Some Renters May Be in Deep Trouble on Jan. 1
While 49% of renter households reported lost employment income between March and September, most renters have continued to make rent payments. However, 15% reported that they were behind on payments, according to the report.
The CARES Act, which was signed into law in March, stipulated a ban on evictions from federally financed houses and buildings, which covers less than one-third of U.S. rental units. The ban expired at the end of July.
On Sept. 4, to help prevent the spread of COVID-19, the Centers for Disease Control and Prevention issued a moratorium on evictions, which is set to expire on Dec. 31.
The moratorium is not a forgiveness of rent, and renters may have to pay what they owe from the past few months once it expires.
Renters who were struggling financially before the pandemic hit will likely face difficulty paying several months’ worth of back rent, which means eviction is a possibility.
If a new stimulus bill provides rental assistance funding by way of financial aid to landlords, it could not only ease financial pressure by lessening the threat of lump-sum rent payments, but also make it easier for struggling renters to deal with other debts or repayment plans and start on the road to financial recovery.
Some Homeowners Get a Reprieve From Dec. 31 Deadline
On Dec. 2, the Federal Housing Finance Agency announced that Fannie Mae and Freddie Mac will extend moratoriums on single-family foreclosures and real estate owned or REO evictions through Jan. 31, 2021. The current moratorium was set to expire at the end of this year and is meant to help homeowners at risk of losing their home to foreclosure.
Unfortunately, the moratorium only applies to federally backed loans, not private loans.

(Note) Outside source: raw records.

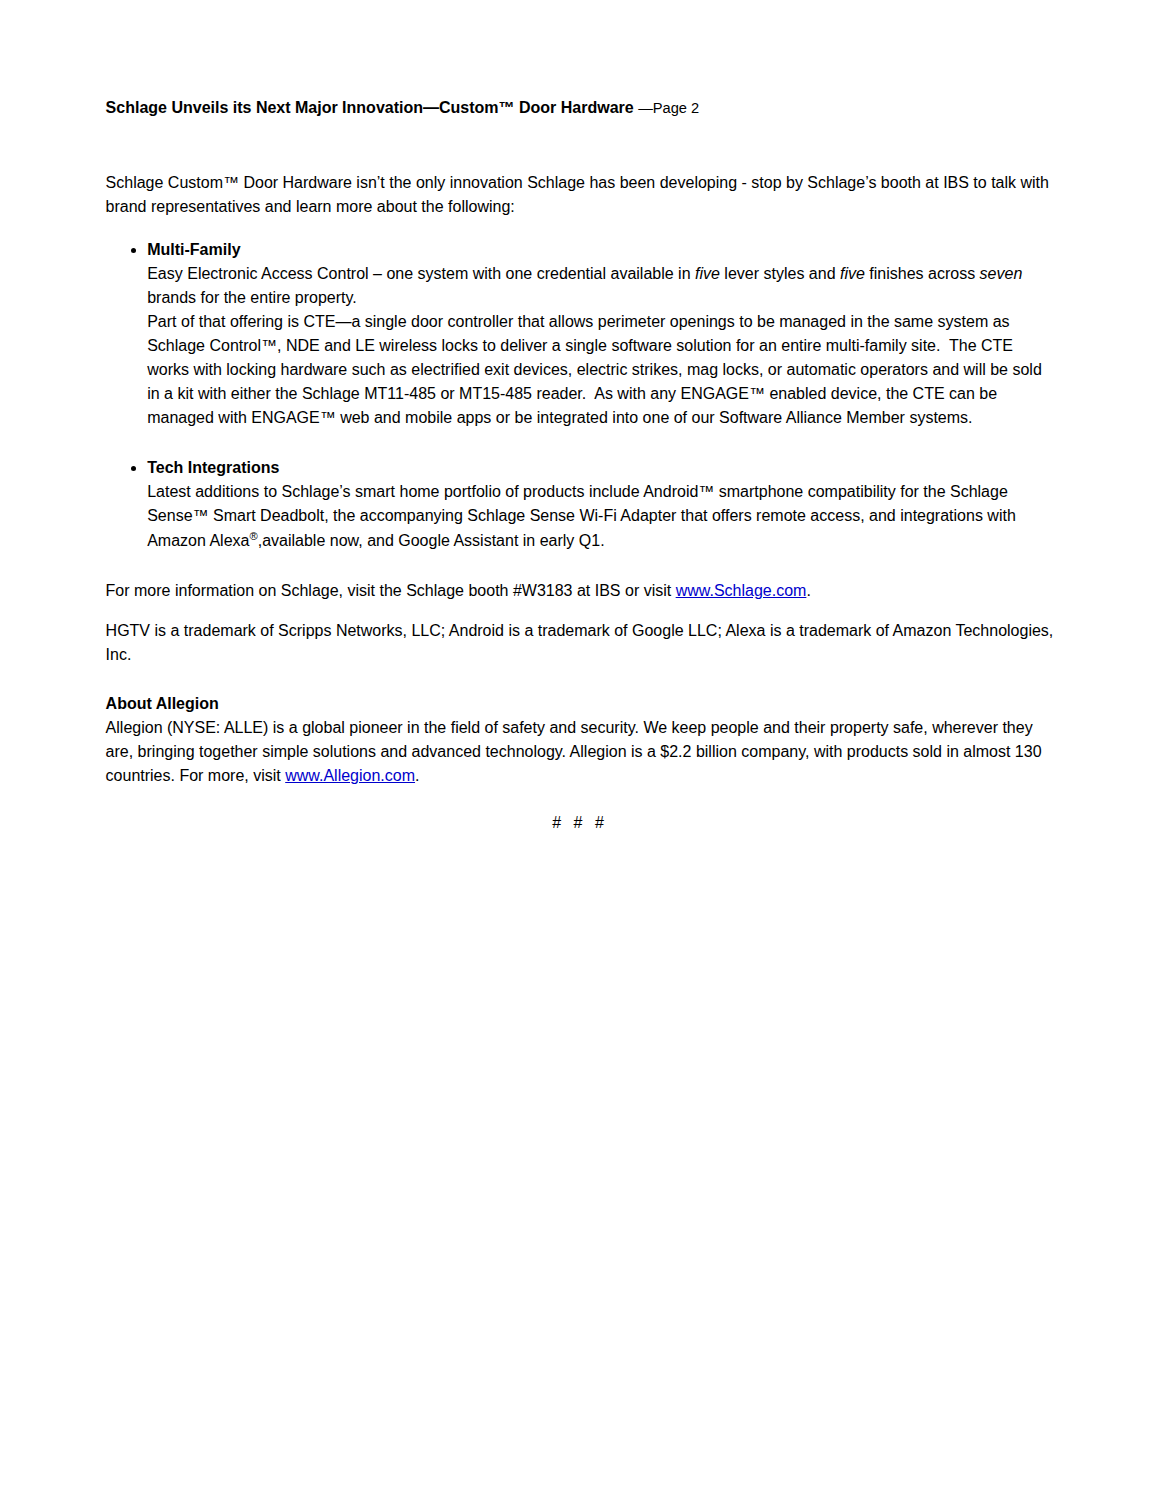Schlage Unveils its Next Major Innovation—Custom™ Door Hardware —Page 2
Schlage Custom™ Door Hardware isn’t the only innovation Schlage has been developing - stop by Schlage’s booth at IBS to talk with brand representatives and learn more about the following:
Multi-Family Easy Electronic Access Control – one system with one credential available in five lever styles and five finishes across seven brands for the entire property.
Part of that offering is CTE—a single door controller that allows perimeter openings to be managed in the same system as Schlage Control™, NDE and LE wireless locks to deliver a single software solution for an entire multi-family site. The CTE works with locking hardware such as electrified exit devices, electric strikes, mag locks, or automatic operators and will be sold in a kit with either the Schlage MT11-485 or MT15-485 reader. As with any ENGAGE™ enabled device, the CTE can be managed with ENGAGE™ web and mobile apps or be integrated into one of our Software Alliance Member systems.
Tech Integrations Latest additions to Schlage’s smart home portfolio of products include Android™ smartphone compatibility for the Schlage Sense™ Smart Deadbolt, the accompanying Schlage Sense Wi-Fi Adapter that offers remote access, and integrations with Amazon Alexa®,available now, and Google Assistant in early Q1.
For more information on Schlage, visit the Schlage booth #W3183 at IBS or visit www.Schlage.com.
HGTV is a trademark of Scripps Networks, LLC; Android is a trademark of Google LLC; Alexa is a trademark of Amazon Technologies, Inc.
About Allegion
Allegion (NYSE: ALLE) is a global pioneer in the field of safety and security. We keep people and their property safe, wherever they are, bringing together simple solutions and advanced technology. Allegion is a $2.2 billion company, with products sold in almost 130 countries. For more, visit www.Allegion.com.
# # #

However, homeowners with private loans may be eligible for an extended moratorium regarding foreclosure, depending on their lender.
Unfortunately, foreclosure moratoriums essentially delay the almost certainly inevitable — eventual foreclosure. Plus, the delay could cause more harm than good, according to Richard Kruse, president of Gryphon U.S.A. and foreclosure auctioneer: “Continuing with the moratoriums indefinitely will significantly disrupt future economic performances as home payoff and credit card balances grow, leading to more debt issues and bankruptcy increases,” Kruse said in a Dec. 4 press release.
City Renters Turn Suburban Home Dwellers
COVID-19 has resulted in less demand for apartments in expensive, high-density areas causing vacancy rates to increase by 3 percentage points in 2020, according to the report.
Many of the well-to-do city apartment dwellers have opted to ditch the city and move to the suburbs where they can buy a home, which provides more living space in a less populated area. And the look of those suburbs may change as new homebuyers demand close-by amenities — much like they had in the city. Plus, overcrowded schools and traffic issues could result from the influx of newcomers.
As for whether these ex-renters will return to the city when the pandemic dies down, it’s possible but mostly unlikely. Investing in a home and then turning around and selling it within two years is a risk that could result in a financial loss.